* _Problem to work on_: In the Richard Rust biography, what role did Rust play in the NBC series "Sam Benedict"?

* _Supplied passage_:
- Born: July 13, 1935 Boston Massachusetts, U.S.
- Died: November 9, 1994 (aged 56) Los Angeles, California, U.S.
- Education: University of Miami
- Occupation: Actor
- Years active: 1955–1988
- Children: Siegurd Rust

= Richard Rust =

American television and film actor (1938–1994)

Richard Rust (July 13, 1935 – November 9, 1994) was an American actor of stage, television, and film.

==Early years==
Born in Boston, Rust attended a Massachusetts boarding school and the University of Miami, where he was an archery champion. After majoring in drama at Miami, he enhanced his skills at the Neighborhood Playhouse.

==Stage==
Rust first acted professionally in a 1951 production of The Milky Way at Southbury Playhouse in Connecticut.

==Television==
Rust appeared in The Rifleman, played Brice in the 1961 episode "Quiet Fear". He also acted in the "Perry Mason" episodes "The Case of the Startled Stallion" (1959) and "The Case of the Nervous Neighbor" (1964), and the "Gunsmoke" episodes "Kangaroo" (1959), and "Say Uncle" (1960). He also appeared in the "Lawman" series in 1959 in the episode "9:05 to North Platte". He played attorney Hank Tabor in the NBC series “Sam Benedict” (1962–63).

==Death==
Rust died in Los Angeles on November 9, 1994, at the age of 59.

* _Supplied information_:
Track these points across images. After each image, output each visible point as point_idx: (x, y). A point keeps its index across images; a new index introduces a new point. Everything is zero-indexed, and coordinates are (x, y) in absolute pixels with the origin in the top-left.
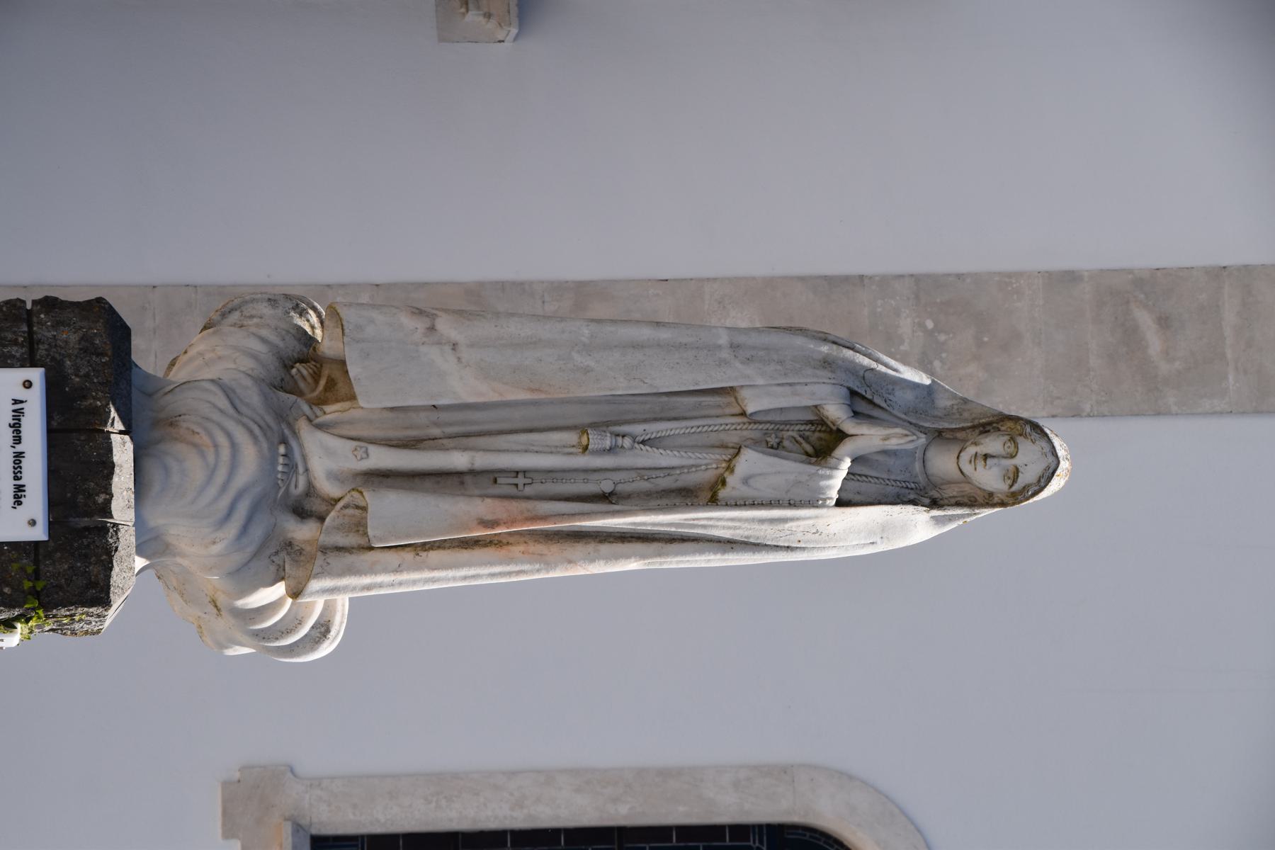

* _Exercise solution_: He played attorney Hank Tabor.